(Exercise objective):
Word for word, give the records again, dropping any picture they hold.

┌─ The records

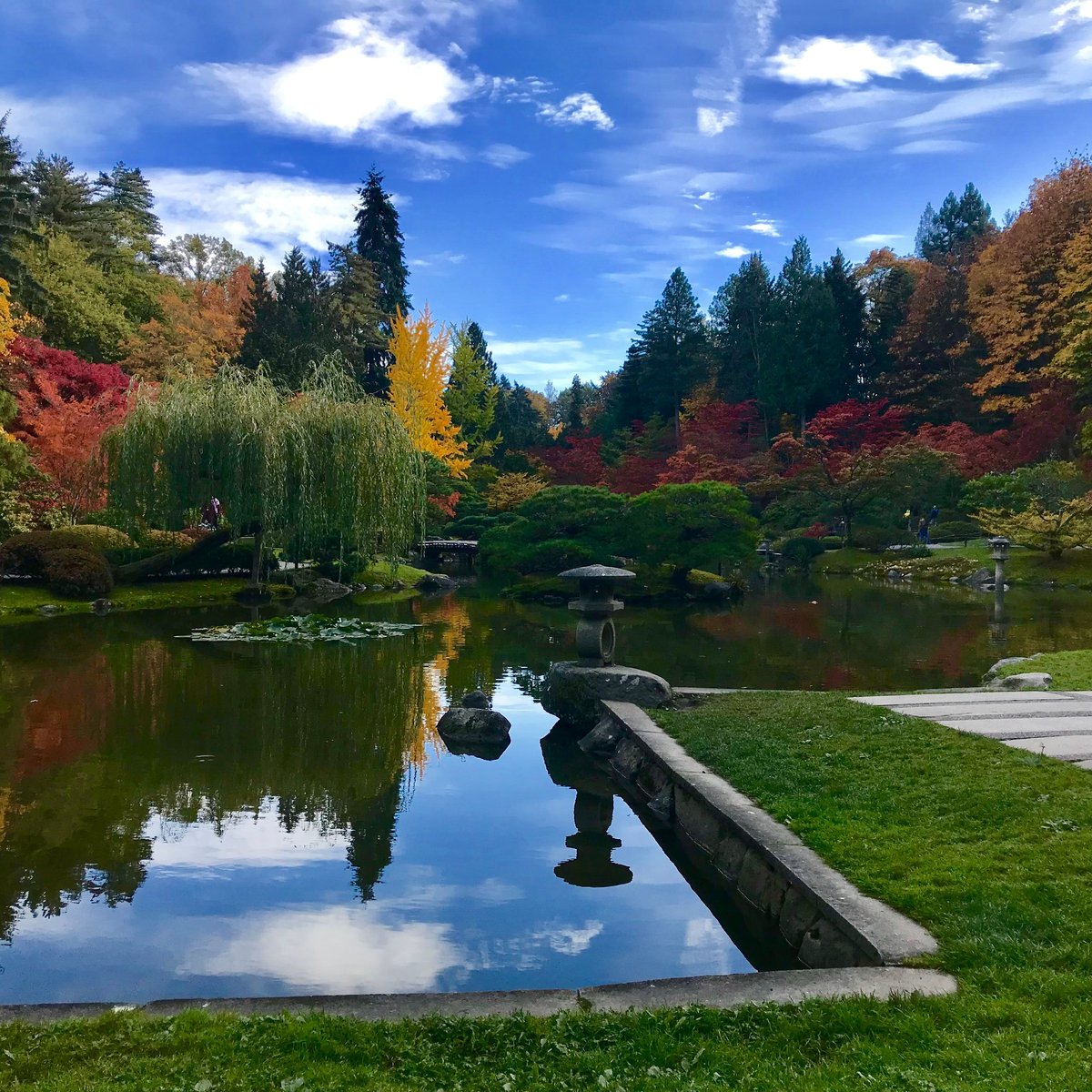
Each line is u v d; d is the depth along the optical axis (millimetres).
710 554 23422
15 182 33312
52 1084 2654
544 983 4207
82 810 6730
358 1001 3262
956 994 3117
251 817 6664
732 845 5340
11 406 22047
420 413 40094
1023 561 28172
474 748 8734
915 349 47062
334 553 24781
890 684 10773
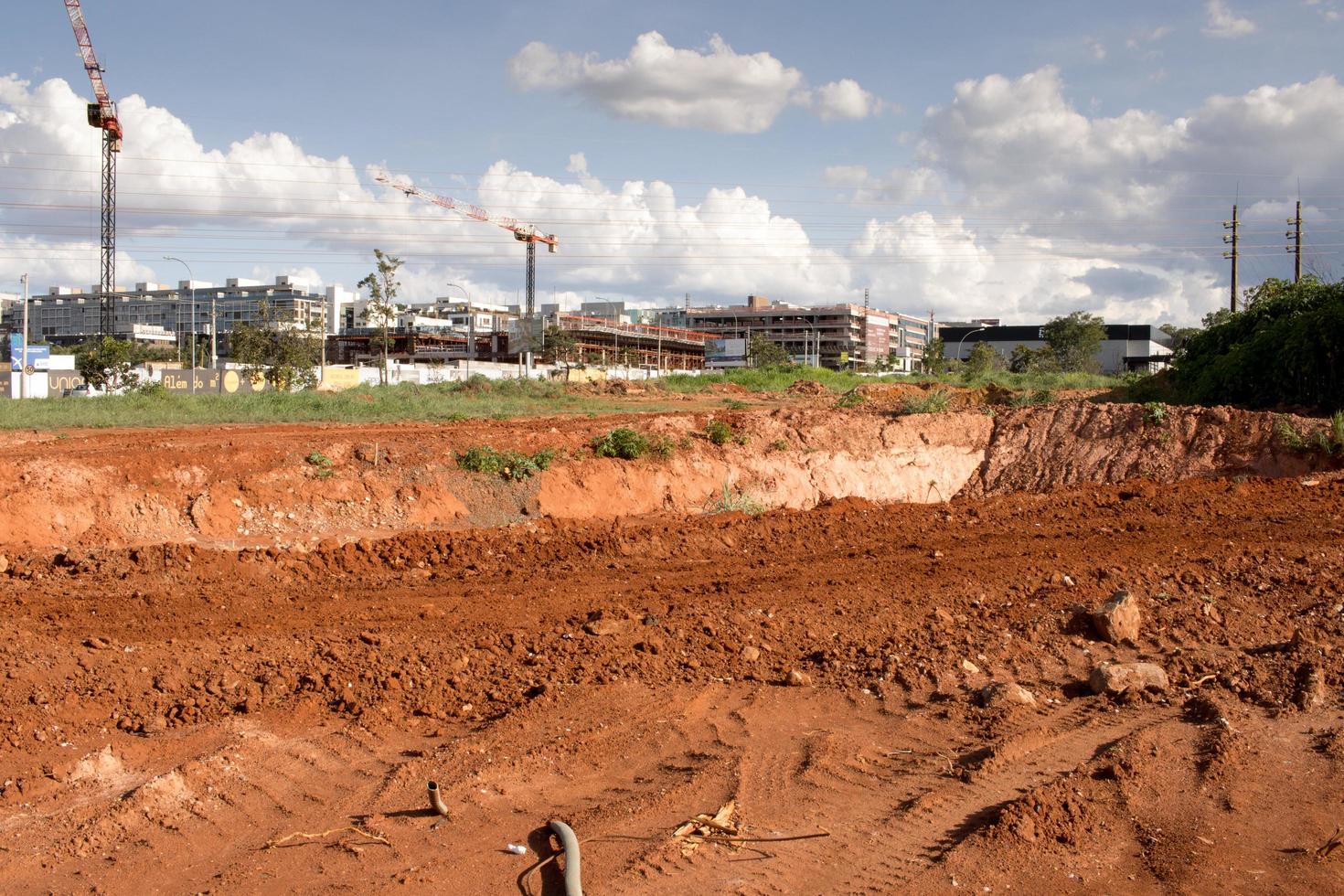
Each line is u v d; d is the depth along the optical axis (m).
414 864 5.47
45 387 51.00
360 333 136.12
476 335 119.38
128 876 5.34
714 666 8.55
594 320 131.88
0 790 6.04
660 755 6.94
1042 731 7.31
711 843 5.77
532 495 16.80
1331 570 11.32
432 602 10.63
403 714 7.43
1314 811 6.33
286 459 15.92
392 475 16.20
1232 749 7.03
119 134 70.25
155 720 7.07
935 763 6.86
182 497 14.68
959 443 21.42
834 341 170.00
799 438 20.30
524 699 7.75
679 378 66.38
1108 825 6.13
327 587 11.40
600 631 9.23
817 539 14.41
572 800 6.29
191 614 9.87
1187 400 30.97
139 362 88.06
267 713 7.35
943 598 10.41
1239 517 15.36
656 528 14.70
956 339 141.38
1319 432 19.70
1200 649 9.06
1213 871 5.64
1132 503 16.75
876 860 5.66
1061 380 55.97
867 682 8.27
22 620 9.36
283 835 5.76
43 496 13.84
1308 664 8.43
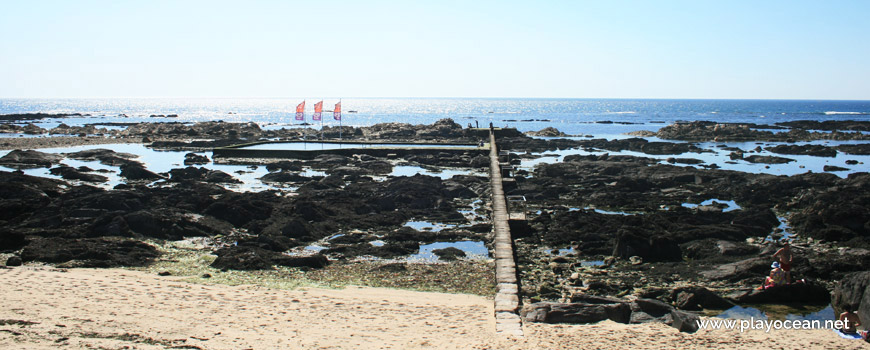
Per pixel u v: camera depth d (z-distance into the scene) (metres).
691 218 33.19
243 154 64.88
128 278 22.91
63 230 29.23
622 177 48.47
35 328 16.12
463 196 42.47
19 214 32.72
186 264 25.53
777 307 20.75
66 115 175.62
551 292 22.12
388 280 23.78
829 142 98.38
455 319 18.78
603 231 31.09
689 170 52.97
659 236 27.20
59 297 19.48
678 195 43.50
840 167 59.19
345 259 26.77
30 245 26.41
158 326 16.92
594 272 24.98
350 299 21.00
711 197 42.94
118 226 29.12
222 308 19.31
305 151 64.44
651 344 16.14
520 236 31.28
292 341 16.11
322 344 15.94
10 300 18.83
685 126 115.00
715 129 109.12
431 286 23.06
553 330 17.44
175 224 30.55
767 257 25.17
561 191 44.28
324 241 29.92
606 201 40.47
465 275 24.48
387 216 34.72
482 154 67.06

└─

(Solution to this exercise):
Each line is u v d; d is the depth along the optical axis (millimetres).
710 554 23422
15 182 33312
52 1084 2654
544 983 4207
82 810 6730
358 1001 3262
956 994 3117
251 817 6664
732 845 5340
11 406 22047
420 413 40094
1023 561 28172
474 748 8734
915 349 47062
334 553 24781
890 684 10773
Each line is u v d; d is the depth along the optical axis (m).
414 864 5.47
45 387 51.00
360 333 136.12
476 335 119.38
128 876 5.34
714 666 8.55
594 320 131.88
0 790 6.04
660 755 6.94
1042 731 7.31
711 843 5.77
532 495 16.80
1331 570 11.32
432 602 10.63
403 714 7.43
1314 811 6.33
286 459 15.92
392 475 16.20
1232 749 7.03
119 134 70.25
155 720 7.07
935 763 6.86
182 497 14.68
959 443 21.42
834 341 170.00
799 438 20.30
524 699 7.75
679 378 66.38
1108 825 6.13
327 587 11.40
600 631 9.23
817 539 14.41
572 800 6.29
191 614 9.87
1187 400 30.97
139 362 88.06
267 713 7.35
943 598 10.41
1239 517 15.36
656 528 14.70
956 339 141.38
1319 432 19.70
1200 649 9.06
1213 871 5.64
1132 503 16.75
876 860 5.66
1061 380 55.97
867 682 8.27
22 620 9.36
283 835 5.76
43 496 13.84
1308 664 8.43
Per pixel u v: camera depth d (z-distance into the scene) (metres).
691 218 33.19
243 154 64.88
128 278 22.91
63 230 29.23
622 177 48.47
35 328 16.12
463 196 42.47
19 214 32.72
186 264 25.53
777 307 20.75
66 115 175.62
551 292 22.12
388 280 23.78
829 142 98.38
455 319 18.78
603 231 31.09
689 170 52.97
659 236 27.20
59 297 19.48
678 195 43.50
840 167 59.19
345 259 26.77
30 245 26.41
158 326 16.92
594 272 24.98
350 299 21.00
711 197 42.94
118 226 29.12
222 308 19.31
305 151 64.44
651 344 16.14
520 236 31.28
292 341 16.11
322 344 15.94
10 300 18.83
685 126 115.00
715 129 109.12
431 286 23.06
553 330 17.44
175 224 30.55
767 257 25.17
561 191 44.28
324 241 29.92
606 201 40.47
465 275 24.48
387 216 34.72
482 154 67.06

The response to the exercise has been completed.